By agreement of counsel filed, the issue here is narrowed down to the single question, whether “ the legacy given to the said John S. Goe by the said testatrix, is attachable by appellant in the hands of her executor.”
The will of Catharine Goe, the testatrix, contains the following clause:
“ It is my distinct will and desire that none of the effects, real, personal or mixed, as above devised and bequeathed to my children, orto either of them, can be seized upon or levied upon for any debt or claim whatsoever against my husband, Henry B. Goe, ór against any one of my said children.”

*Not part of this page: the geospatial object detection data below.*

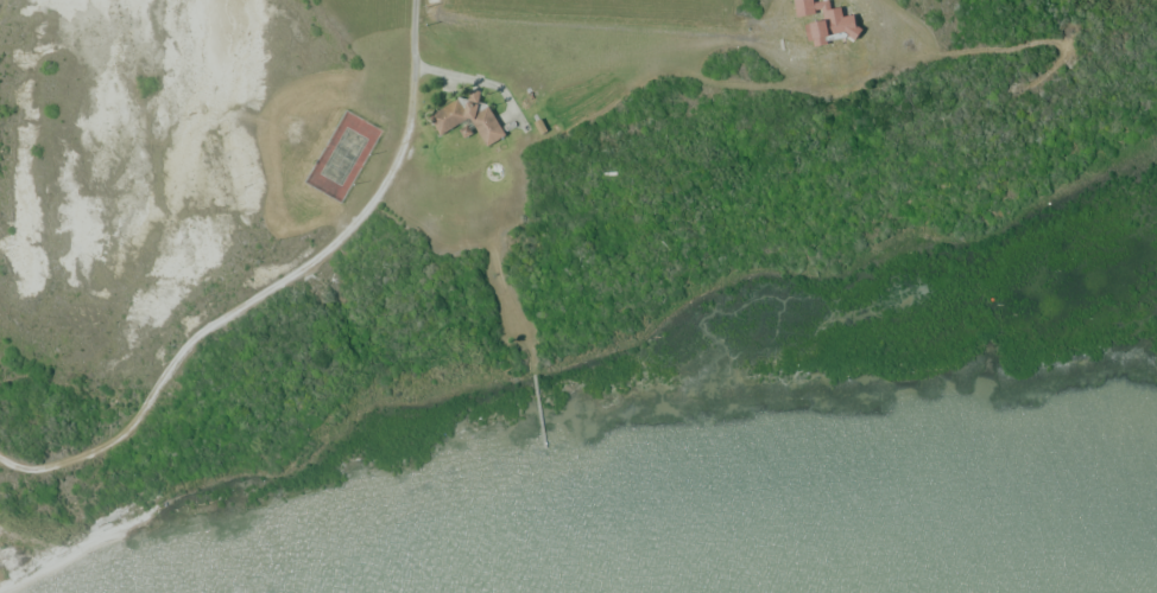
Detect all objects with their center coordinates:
building: (467, 118)
road: (277, 291)

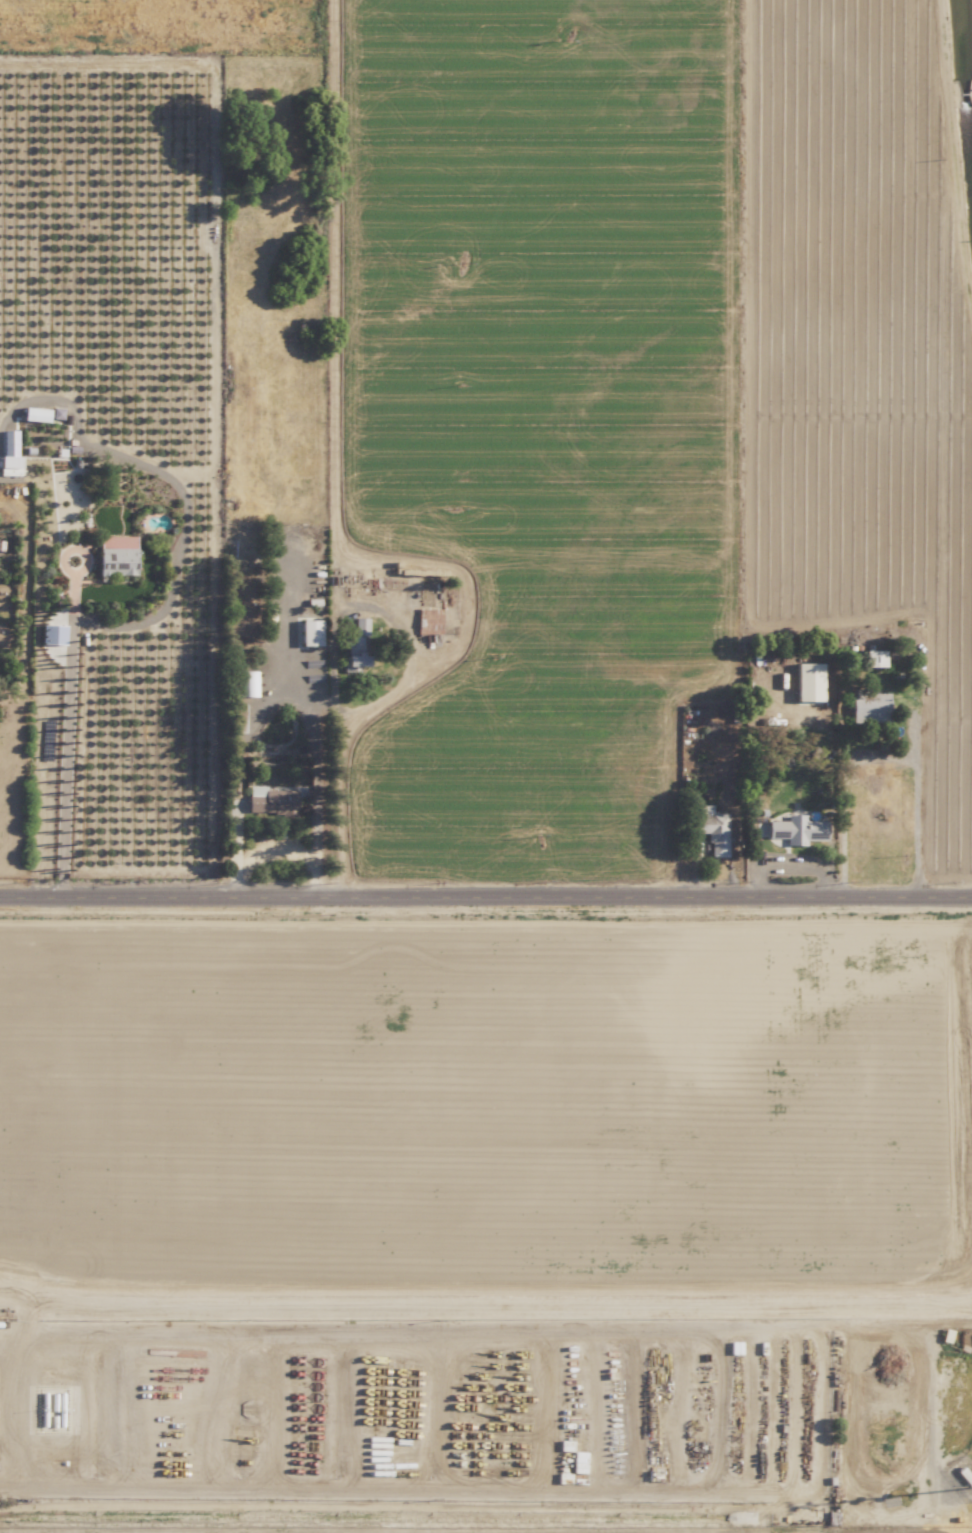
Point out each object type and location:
crop: (460, 424)
building: (10, 465)
building: (116, 555)
building: (311, 632)
building: (2, 635)
building: (357, 646)
building: (875, 658)
building: (809, 681)
building: (248, 683)
road: (284, 687)
building: (869, 708)
road: (66, 730)
road: (881, 759)
building: (270, 801)
building: (712, 829)
building: (797, 829)
road: (486, 900)
road: (18, 1410)

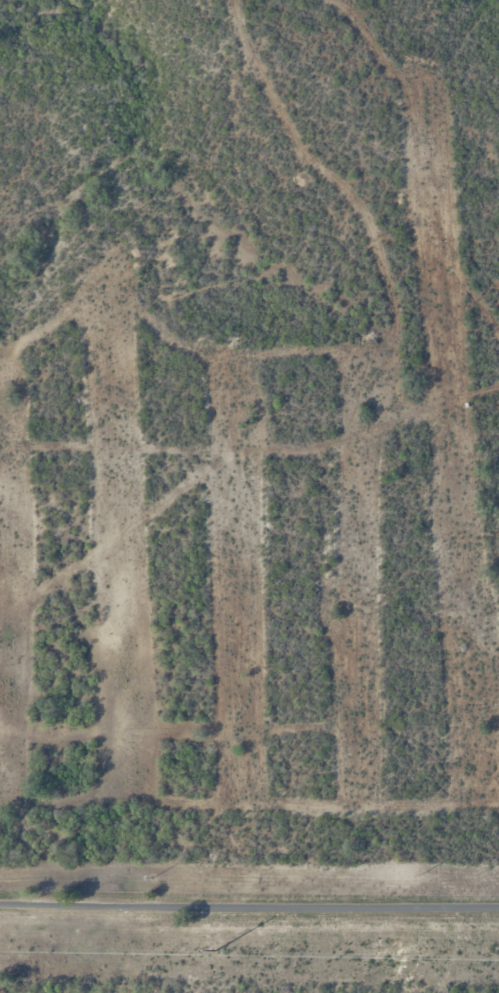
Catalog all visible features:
power tower: (419, 874)
power tower: (152, 876)
road: (249, 907)
power tower: (214, 950)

This attachment was laid upon the fund in the hands of the executor. In Beck’s Est., 133 Pa. 51, the gifts to Elizabeth Beck were given to her “ expressly upon condition that they shall not be liable to be attached or seized for the debts or moneys which said Elizabeth Beck may owe at the time of my decease, but that the whole amount of her share shall be paid directly to said Elizabeth Beck by my executor, without diminution for the payment of her said indebtedness.” In that case, we held that the money was not attachable in the hands of the executor, and that the clause in the will protected it in its transit from the executor to the legatee. While the clause above cited differs somewhat from the will of Catharine Goe, we think the legal effect is the same. The testatrix has declared emphatically that the legacies to her children shall not be seized or levied upon for debt. She had a right to protect her estate against creditors of the children. She could have so protected it, even after they came into the beneficial enjoyment of it. She does not do this. She merely protects it in transit. After it reaches *434the hands of the children, it becomes their property absolutely, and liable to all the incidents of property, among which is that of execution and attachment. We tbink the case is ruled by Beck’s Estate.
The decree is affirmed, and the appeal dismissed at the costs of the appellant.